Extracted data START
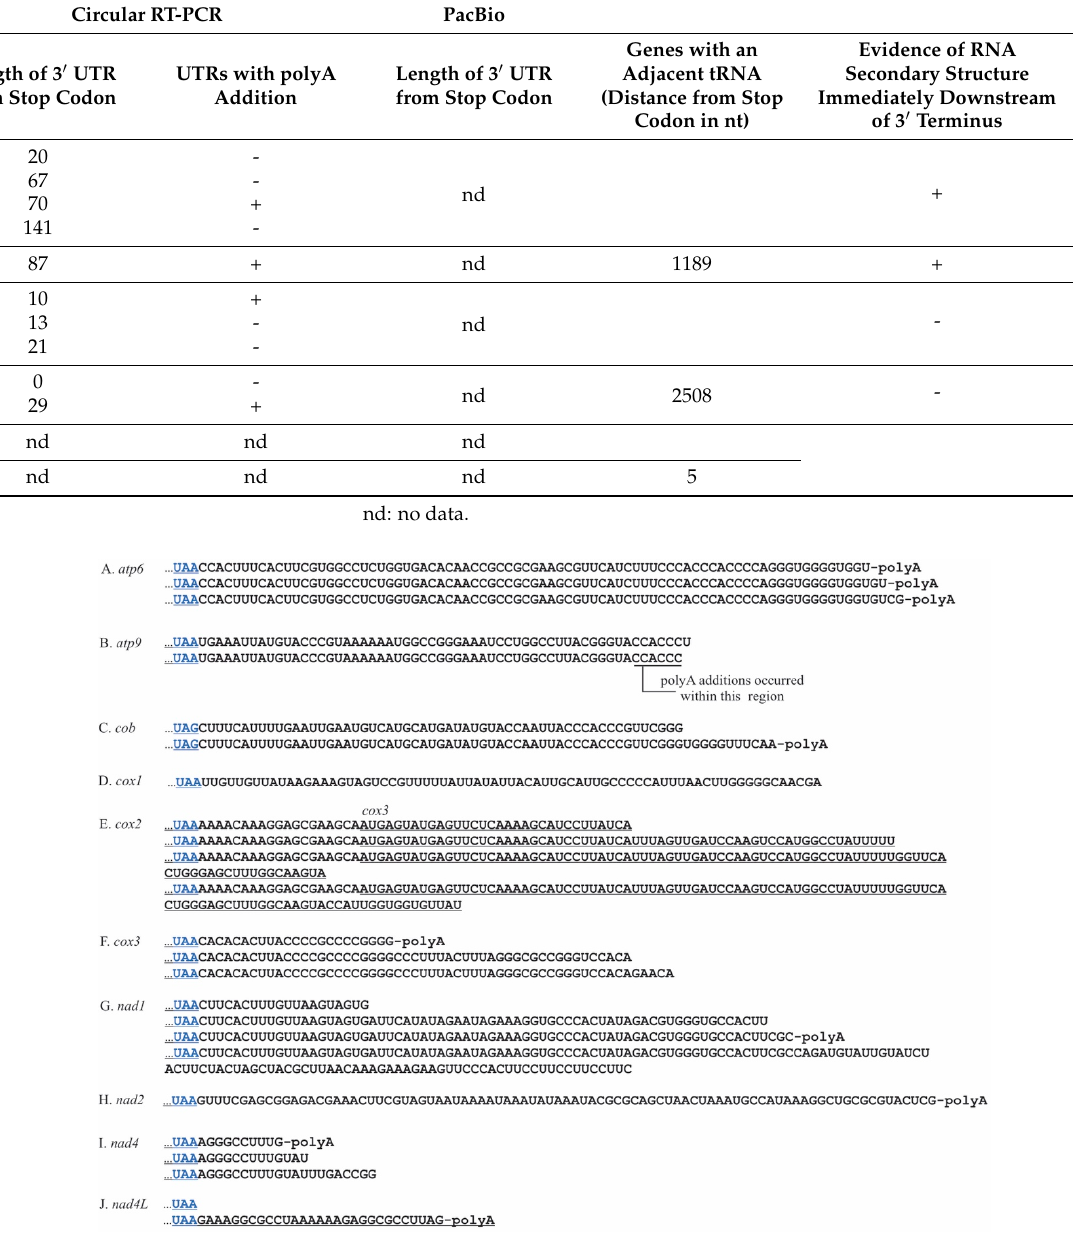
Figure 6. The 3 ′ termini and UTRs of ten C. vulgaris mitochondrial mRNAs. Stop codons are blue. ( A ). Three termini were detected for atp6 , a portion of each had a poly(A) addition. ( B ). Several termini were detected for atp9 . The longer one (upper) had no oligonucleotide additions, while those lacking the terminal uracil had poly(A) additions within a 6 nt region. ( C ). Two cob termini were detected and the shorter one had no detectable oligonucleotide additions while the longer (lower) one did. ( D ). A single terminus was detected for cob with no oligonucleotide additions. ( E ). Four termini were detected for cox2 . All had a portion of the adjacent cox3 gene and no oligonucleotide additions. ( F ). Three cox3 termini were detected. A portion of the shortest UTR had poly(A) tails, while the two longer ones did not. ( G ). Four termini were detected for nad1 but only one had a poly(A) tail. ( H ). A single terminus was detected for nad2 and a portion of them had a poly(A) tail. ( I ). Three termini were detected for nad4 and a portion of the shortest had a poly(A) tail. ( J ). Two termini were detected for nad4L . One occurred directly adjacent to the stop codon. A portion of the longer UTR had a poly(A) addition.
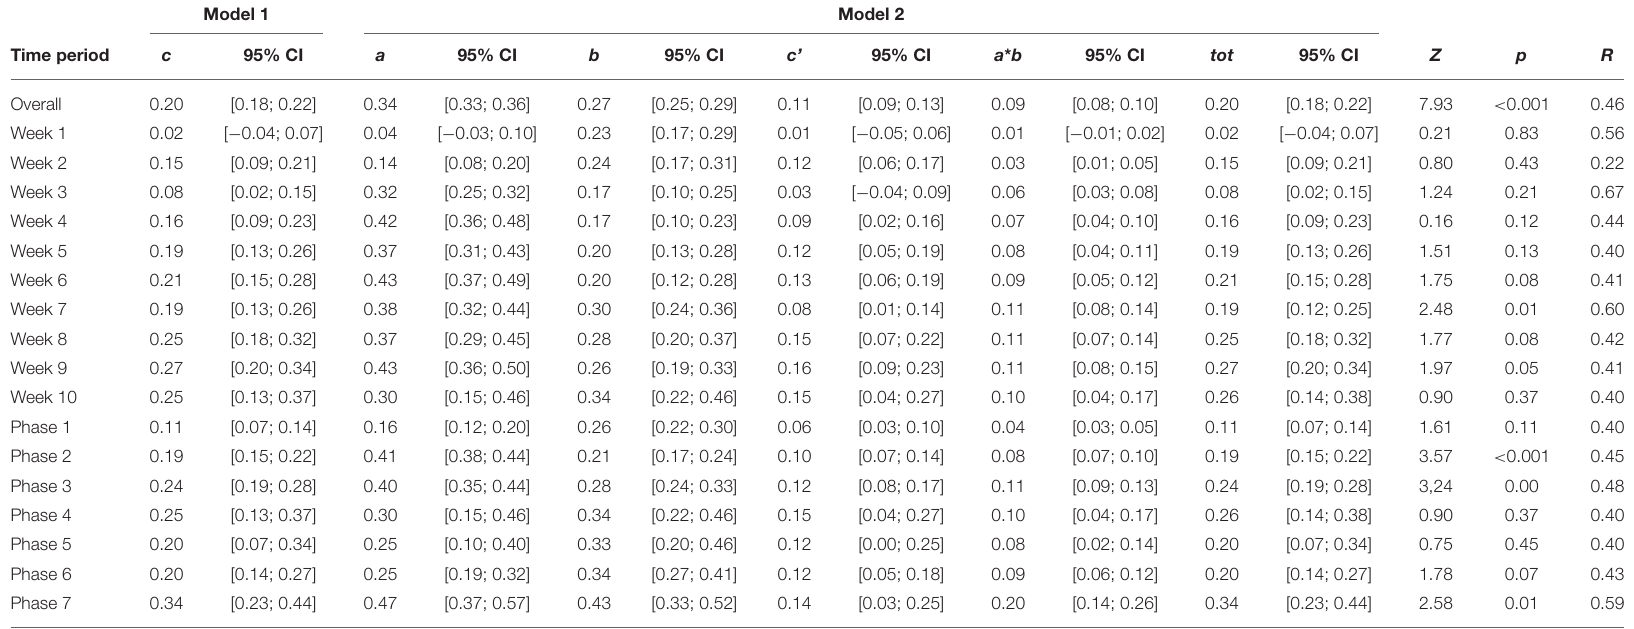
TABLE 2 | Mediation analysis results for Hypothetical protective behavior (HPB) credibility-alertness-behavior (CAB)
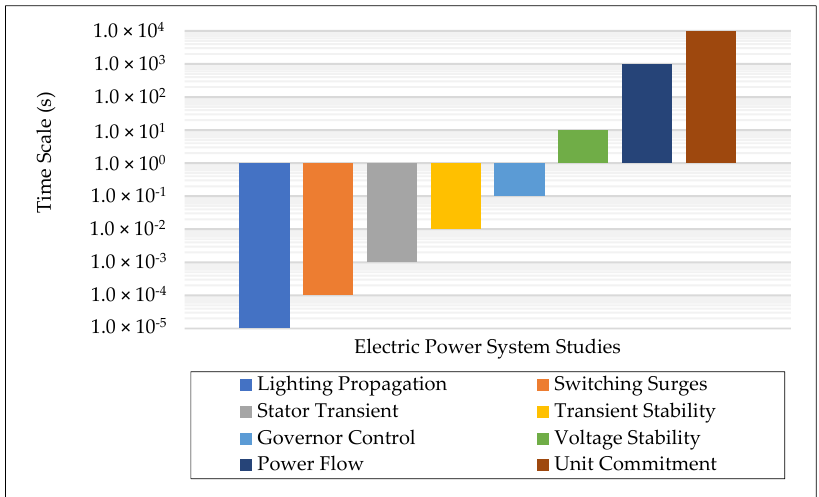
Figure 1. Time scales for electric power system studies (Based on [7]).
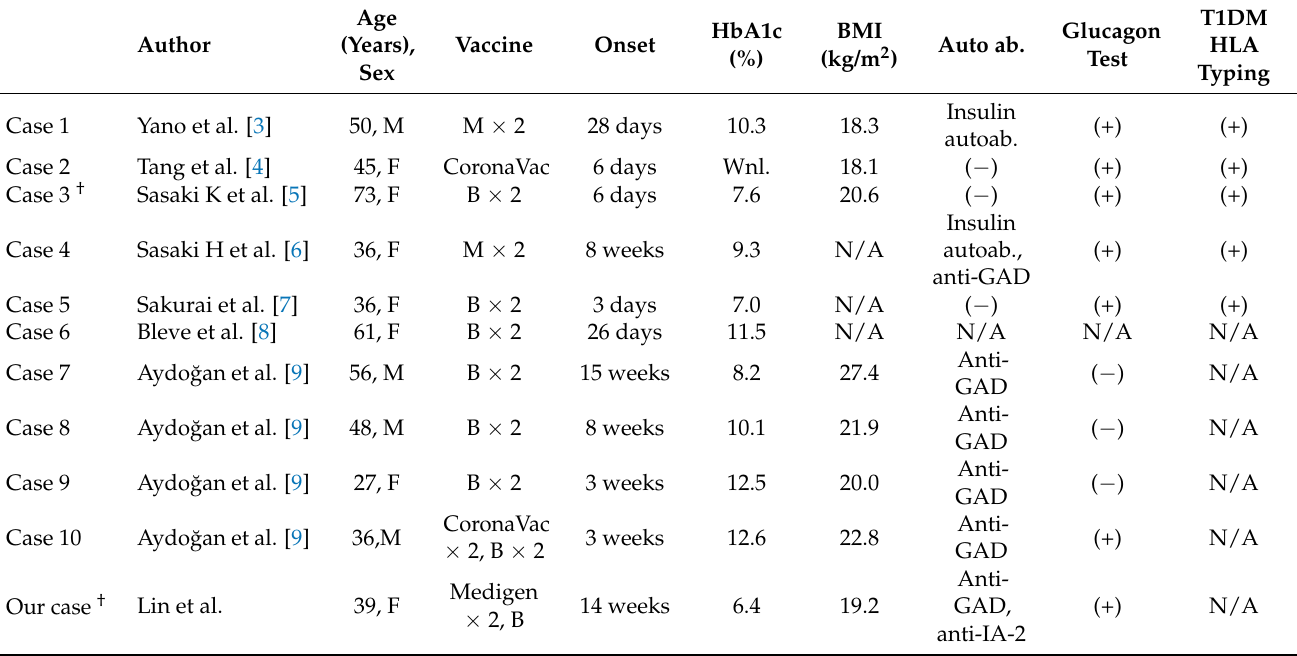
Table 2. Relevant case reports of post-vaccination type 1 diabetes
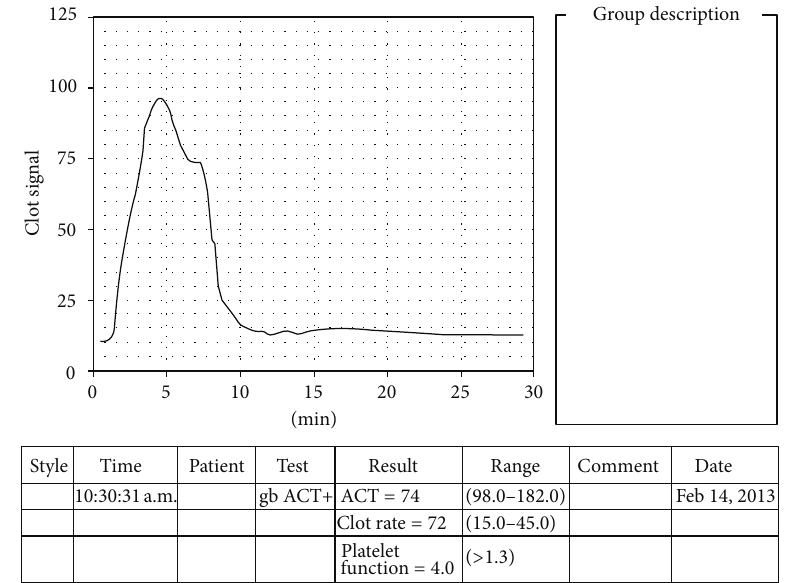
Figure 4: Hypercoagulability (ACT of sample < ACT normal range, CR of sample ≫ CR normal range). The steep slope of the signature is depicted by increased clot rate (72 units/min). The characteristic rise of the graph (as seen by increased peak amplitude) and sharp peak depict strong clot retraction by platelets. Note also the time to peak which is very short ( < 5 minutes). The platelet function is very good (as calculated by the R3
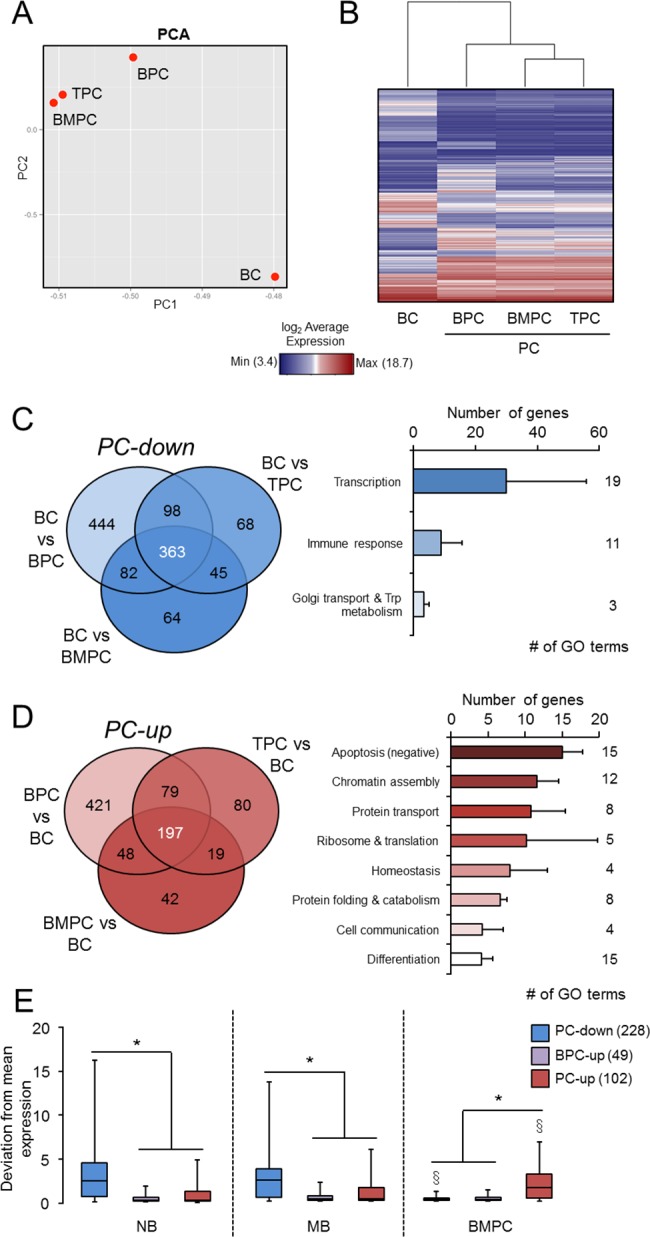
Human B-cell maturation into PC produces distinctive signatures.(A) Principal Component Analysis (PCA) of the whole transcriptomes of BC, TPC, BPC and BMPC. (B) Heatmap of the average expression of differentially expressed probesets (adj. P-value < 0.1) in any pair-wise comparison. (C) PC-down signature. Left, Venn diagram showing the down-regulated genes in each PC compared to naïve BC: the central number represents the PC-down signature. Right, GO enrichment analysis of PC-down signature (P< 0.05, DAVID), in which the number of genes represents the mean ± SD of the genes contained in the GO terms within the indicated functional categories. (D) PC-up signature. Left, Venn diagram showing the up-regulated genes in each PC compared to naïve BC: the central number of the diagram represents the PC-up signature. Right, GO analysis as in (C) for the PC-up signature. (E) Box-and-whisker plots of the PC-down, BPC-up and PC-up genes that overlapped with the subset defined in GenomicScape as those genes with the highest deviation from average expression among naïve BC (NB), memory BC (MB) and BMPC from the resource [20]. Numbers of overlapping genes are in brackets in the color legend. For clarity, outliers have been removed. *, P < 0.05 in Student’s t-tests between signatures within the same GenomicScape cell subtype; §, P< 0.05 Student’s t-tests between each cell subtype and NB within the same signature.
Extracted data END
Exercise brief
Give the data above again, exactly and completely. No pictures go in.

Final answer
Figure 6. The 3 ′ termini and UTRs of ten C. vulgaris mitochondrial mRNAs. Stop codons are blue. ( A ). Three termini were detected for atp6 , a portion of each had a poly(A) addition. ( B ). Several termini were detected for atp9 . The longer one (upper) had no oligonucleotide additions, while those lacking the terminal uracil had poly(A) additions within a 6 nt region. ( C ). Two cob termini were detected and the shorter one had no detectable oligonucleotide additions while the longer (lower) one did. ( D ). A single terminus was detected for cob with no oligonucleotide additions. ( E ). Four termini were detected for cox2 . All had a portion of the adjacent cox3 gene and no oligonucleotide additions. ( F ). Three cox3 termini were detected. A portion of the shortest UTR had poly(A) tails, while the two longer ones did not. ( G ). Four termini were detected for nad1 but only one had a poly(A) tail. ( H ). A single terminus was detected for nad2 and a portion of them had a poly(A) tail. ( I ). Three termini were detected for nad4 and a portion of the shortest had a poly(A) tail. ( J ). Two termini were detected for nad4L . One occurred directly adjacent to the stop codon. A portion of the longer UTR had a poly(A) addition.
TABLE 2 | Mediation analysis results for Hypothetical protective behavior (HPB) credibility-alertness-behavior (CAB)
Figure 1. Time scales for electric power system studies (Based on [7]).
Table 2. Relevant case reports of post-vaccination type 1 diabetes
Figure 4: Hypercoagulability (ACT of sample < ACT normal range, CR of sample ≫ CR normal range). The steep slope of the signature is depicted by increased clot rate (72 units/min). The characteristic rise of the graph (as seen by increased peak amplitude) and sharp peak depict strong clot retraction by platelets. Note also the time to peak which is very short ( < 5 minutes). The platelet function is very good (as calculated by the R3
Human B-cell maturation into PC produces distinctive signatures.(A) Principal Component Analysis (PCA) of the whole transcriptomes of BC, TPC, BPC and BMPC. (B) Heatmap of the average expression of differentially expressed probesets (adj. P-value < 0.1) in any pair-wise comparison. (C) PC-down signature. Left, Venn diagram showing the down-regulated genes in each PC compared to naïve BC: the central number represents the PC-down signature. Right, GO enrichment analysis of PC-down signature (P< 0.05, DAVID), in which the number of genes represents the mean ± SD of the genes contained in the GO terms within the indicated functional categories. (D) PC-up signature. Left, Venn diagram showing the up-regulated genes in each PC compared to naïve BC: the central number of the diagram represents the PC-up signature. Right, GO analysis as in (C) for the PC-up signature. (E) Box-and-whisker plots of the PC-down, BPC-up and PC-up genes that overlapped with the subset defined in GenomicScape as those genes with the highest deviation from average expression among naïve BC (NB), memory BC (MB) and BMPC from the resource [20]. Numbers of overlapping genes are in brackets in the color legend. For clarity, outliers have been removed. *, P < 0.05 in Student’s t-tests between signatures within the same GenomicScape cell subtype; §, P< 0.05 Student’s t-tests between each cell subtype and NB within the same signature.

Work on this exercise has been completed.